Votazione: approvato con favorevole Ulivo e astenuti Rifondazione e CdL.

 

I NOSTRI COMMENTI

 

La piscina comunale. Nel complimentarci per il risparmio di 23 mila € su una base d'asta di 130 mila di contributi comunali per la gestione della piscina verrebbe comunque da suggerire all'Amministrazione di adoperarsi maggiormente affinché nelle gare d'appalto non partecipi solo un concorrente come è avvenuto in questo caso ma più interlocutori. Questo porterebbe naturalmente ad una maggiore concorrenza con possibilità di scelte ed offerte diverse ed una maggiore possibilità di ribassi sulla base d'asta indicata dal Comune. Interessante sarebbe poi capire perché l'unico partecipante al concorso decida di fare un'offerta al ribasso invece di aggiudicarsi l'appalto al prezzo, più favorevole per lui, indicato nel bando.

 

Il nuovo comparto del Gualando e il Museo.
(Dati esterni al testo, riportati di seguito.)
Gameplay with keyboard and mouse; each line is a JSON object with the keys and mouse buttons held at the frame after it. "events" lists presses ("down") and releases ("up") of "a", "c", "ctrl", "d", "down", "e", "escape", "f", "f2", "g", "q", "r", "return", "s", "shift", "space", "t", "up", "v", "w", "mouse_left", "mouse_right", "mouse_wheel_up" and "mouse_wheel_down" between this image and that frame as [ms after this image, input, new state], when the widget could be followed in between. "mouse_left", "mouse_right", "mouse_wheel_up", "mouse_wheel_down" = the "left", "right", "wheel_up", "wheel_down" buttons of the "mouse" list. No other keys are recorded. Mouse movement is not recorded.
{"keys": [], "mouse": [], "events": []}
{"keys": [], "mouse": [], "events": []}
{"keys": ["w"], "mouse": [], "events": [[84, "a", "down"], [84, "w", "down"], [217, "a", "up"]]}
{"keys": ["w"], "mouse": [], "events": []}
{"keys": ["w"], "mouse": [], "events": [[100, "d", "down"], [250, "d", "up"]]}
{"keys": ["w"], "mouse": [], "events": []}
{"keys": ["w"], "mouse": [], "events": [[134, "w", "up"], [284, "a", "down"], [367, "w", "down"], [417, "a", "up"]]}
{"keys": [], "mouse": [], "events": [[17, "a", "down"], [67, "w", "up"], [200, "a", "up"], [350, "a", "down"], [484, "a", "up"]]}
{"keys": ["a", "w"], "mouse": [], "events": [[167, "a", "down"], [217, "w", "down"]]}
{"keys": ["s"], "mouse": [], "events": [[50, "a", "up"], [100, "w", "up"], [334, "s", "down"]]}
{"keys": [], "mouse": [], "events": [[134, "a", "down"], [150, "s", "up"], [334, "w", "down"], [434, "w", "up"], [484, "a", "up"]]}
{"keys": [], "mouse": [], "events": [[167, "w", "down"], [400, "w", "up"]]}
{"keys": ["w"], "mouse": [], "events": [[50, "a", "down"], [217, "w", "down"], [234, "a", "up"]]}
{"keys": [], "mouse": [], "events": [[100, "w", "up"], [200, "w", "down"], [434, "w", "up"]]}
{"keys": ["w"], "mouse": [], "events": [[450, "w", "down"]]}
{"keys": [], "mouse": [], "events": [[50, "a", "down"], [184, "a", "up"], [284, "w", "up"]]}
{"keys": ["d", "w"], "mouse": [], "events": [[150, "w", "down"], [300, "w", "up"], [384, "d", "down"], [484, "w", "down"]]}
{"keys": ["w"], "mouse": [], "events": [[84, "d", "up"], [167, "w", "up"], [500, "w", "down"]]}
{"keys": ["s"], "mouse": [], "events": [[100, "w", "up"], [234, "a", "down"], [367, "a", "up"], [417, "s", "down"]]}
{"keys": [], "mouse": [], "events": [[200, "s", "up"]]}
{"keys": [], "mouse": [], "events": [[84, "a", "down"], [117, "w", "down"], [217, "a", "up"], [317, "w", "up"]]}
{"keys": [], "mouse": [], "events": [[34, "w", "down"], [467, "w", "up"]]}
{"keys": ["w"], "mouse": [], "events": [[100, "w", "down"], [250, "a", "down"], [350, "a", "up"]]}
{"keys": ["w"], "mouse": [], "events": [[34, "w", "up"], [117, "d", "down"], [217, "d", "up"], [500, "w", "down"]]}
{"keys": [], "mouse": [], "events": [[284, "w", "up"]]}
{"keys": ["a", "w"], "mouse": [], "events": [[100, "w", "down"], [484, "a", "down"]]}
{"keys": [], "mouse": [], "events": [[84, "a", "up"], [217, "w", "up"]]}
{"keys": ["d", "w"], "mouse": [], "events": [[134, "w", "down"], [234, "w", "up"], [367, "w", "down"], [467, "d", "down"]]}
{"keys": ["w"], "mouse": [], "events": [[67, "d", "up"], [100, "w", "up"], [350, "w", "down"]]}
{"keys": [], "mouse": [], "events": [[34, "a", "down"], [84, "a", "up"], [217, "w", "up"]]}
Nelle sue linee generali, per quel è stato esposto, ci pare uno "scambio" vantaggioso per il Comune acquisire dal privato 20 mila mq di terreno a fronte della concessione di 4 mila mq di superficie edificabile nell'ambito del nuovo Piano Particolareggiato del Gualando. Qualche perplessità ci permane sia sulla decisione di decentrare il nuovo polo scolastico rispetto al cuore del paese, che viene riconfermato con la progettazione del PRU del centro, sia sulla scelta di prevedere l'utilizzo della sala convegni del costituendo Museo Lazzarini per riunioni condominiali: pur rendendoci conto che così facendo l'Amministrazione incamera 50 mila € ci sembra che si svilisca il ruolo dell'istituzione museale, comportando probabilmente anche problemi di gestione e di tutela del patrimonio esposto.

 

La Scuola Parrocchiale di Pianoro Vecchia. Questa istituzione che nasce nel lontano 1885 e che ha ritrovato nuovo e fecondo impulso grazie all'attuale Parroco Don Luciano Bavieri è un patrimonio culturale, storico e sociale della nostra comunità che ha permesso e permette a varie decine di famiglie pianoresi, che non troverebbero posto nelle materne statali,  di risolvere il problema dell'affidamento dei figli in orario di lavoro e della loro formazione educativa negli anni prescolari. Bene ha fatto l'Amministrazione a rinnovare la convenzione con la Parrocchia di Pianoro Vecchia riconoscendone la funzione sociale e formativa sovvenzionando a tal scopo i lavori di manutenzione straordinaria necessari e prevedendo una contribuzione fissa annuale. Infine a beneficio dei cittadini interessati si precisa che nell'edificio parrocchiale sono presenti sia una scuola materna con 34 bambini dai tre ai sei anni, suddivisi in due sezioni, sia un asilo con una sola sezione di 12 bimbi dai due ai tre anni; si prevede che all'apertura di Settembre si possano aggiungere ulteriori 6 posti ma solo nella materna.

 

La pista ciclabile. Ci complimentiamo conl'Amministrazione che ha scelto di costruire la pista ciclabile, che da Pianoro Vecchia si ricongiungerà in futuro con quella già presente a Carteria, a distanza dalla Fondovalle Savena anche a fronte di maggiori spese; questa soluzione oltre a garantire sicurezza a pedoni e ciclisti permetterà di fruire maggiormente dell'aspetto naturalistico i quella che si preannuncia una rilassante e simpatica passeggiata lungo tutto il corso del Savena nel nostro territorio.